Figure 6b shows the size of the invasion window as a function of the frequency of resistant hosts and the basic reproduction ratio of the escape mutant in non-resistant hosts (\({R}_{NE}\)). The value of \({R}_{NE}\) relative to \({R}_{NW}\) reflects the fitness costs for the escape mutant in a non-resistant host population, relative to the wild-type pathogen. If \({R}_{NE}\) is much lower than \({R}_{NW}\), the escape mutant spreads much less in non-resistant hosts than the wild-type pathogen, i.e., the escape mutation comes with high fitness costs (low *y*-axis value). If \({R}_{NE}\) is close or equal to \({R}_{NW}\), differential fitness costs are low or absent and the spread of the escape mutant in non-resistant hosts is similar to the spread of the wild-type pathogen (high *y*-axis value). Consequently, the size of the invasion window increases as \({R}_{NE}\) moves closer to \({R}_{NW}\). At a certain \({R}_{NE}\), the invasion window covers the whole range of \({f}_{R}\) in which the wild-type pathogen can persist. When there is full cross-resistance (top dashed line, \(r=1\)), this point occurs when \({R}_{NE}\) is equal to \({R}_{NW}\) (= 1.5), meaning that the escape mutant spreads equally well as the wild-type pathogen in non-resistant hosts. With no cross-resistance (bottom dashed line, \(r=0\)), this point occurs when \({R}_{NE}\) is equal to 1. If there is no cross-resistance, the presence or absence of the wild-type pathogen has no effect on the spread of the escape mutant and, thus, a basic reproduction ratio greater than 1 is sufficient for the mutant to persist. We can also see in Fig. 6b that the invasion window stays relatively small for lower values of \({R}_{NE}\) and only covers a range in \({f}_{R}\) of about 0.05 when \({R}_{NE}\) is close to 0. This indicates that it is extremely difficult for escape mutants to invade when they experience high fitness costs in non-resistant hosts.

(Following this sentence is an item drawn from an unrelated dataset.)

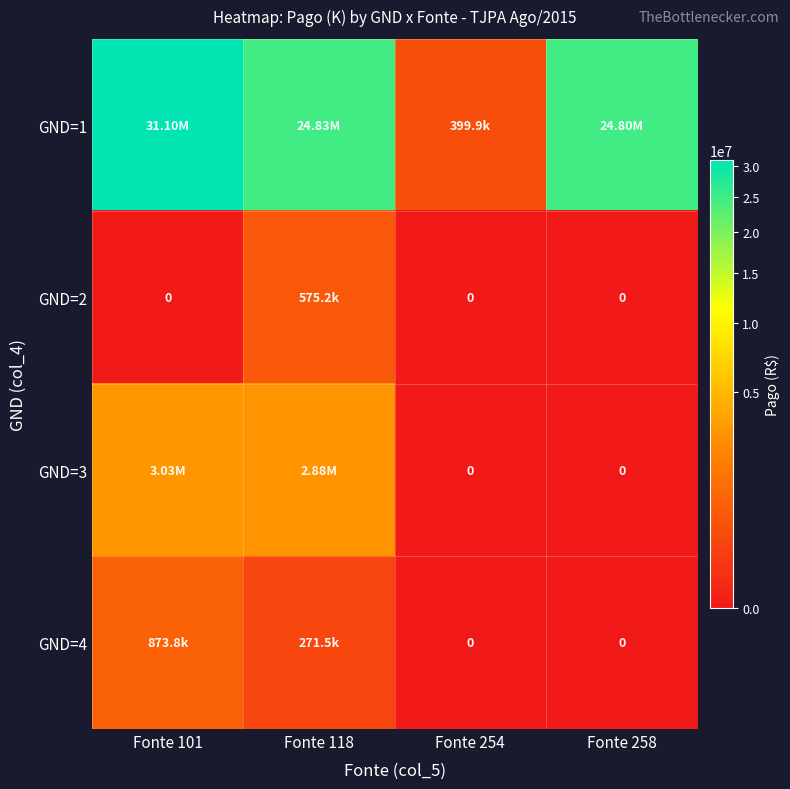

Rank the series at Fonte 101 from highest to lowest value.

GND=1, GND=3, GND=4, GND=2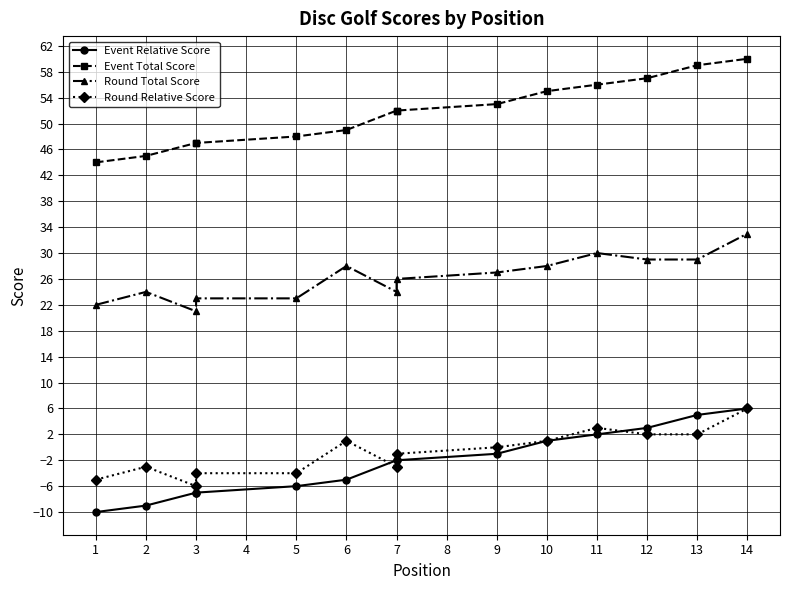

How many distinct data groups are displayed?

4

Figure 6c shows the size of the invasion window as a function of the frequency of resistant hosts and of the basic reproduction ratio of the escape mutant in resistant hosts (\({R}_{RE}\)). The size of the invasion window increases with \({R}_{RE}\), but less so when cross-resistance is high. If there is a little cross-resistance, the mutant can already invade if \({R}_{RE}\) is slightly less than 1 (top dashed lines for \(r=0.5\) and \(r=1\) in Fig. 6c), because \({R}_{NE}>1\) (1.1) and \({R}_{RW}<{R}_{RE}\) in that case, i.e., host resistance is more effective against the wild-type pathogen than against the escape mutant. Thus, in a very small range of \({f}_{R}\), “escape” mutants might invade even though their reproduction ratio in resistant hosts is less than 1. The increasing slope of the line \({R}_{INV}=1\) when there is no cross-resistance (bottom dashed line in Fig. 6c, \(r=0\)), mainly results from \({R}_{NE}\) being greater than 1. Figure 6b shows that at an \({R}_{NE}\) of 1.1 and no cross-resistance, the invasion window covers the full range in \({f}_{R}\) from 0 to \({{f}_{R}}_{max}\). So, in a population that consists of mainly non-resistant hosts (left side of Fig. 6), the escape mutant will be well able to invade, as explained in a previous paragraph. At a higher frequency of resistant hosts, as with the wild-type pathogen, the transmission of the escape mutant in resistant hosts becomes more and more determining for the invasion probability, indicated by \({R}_{RE}\). If \({R}_{RE}\) is less than 1, host resistance is not only effective against the wild-type pathogen but also against the “escape” mutant, which is evident for the increase in the lower bound of the invasion window (the line \({R}_{INV}=1\)) with increasing \({f}_{R}\) for \(r=0\) in Fig. 6c. The combination of reproduction ratios of the escape mutant in non-resistant and resistant hosts, together with cross-resistance, thus determines its opportunity to invade.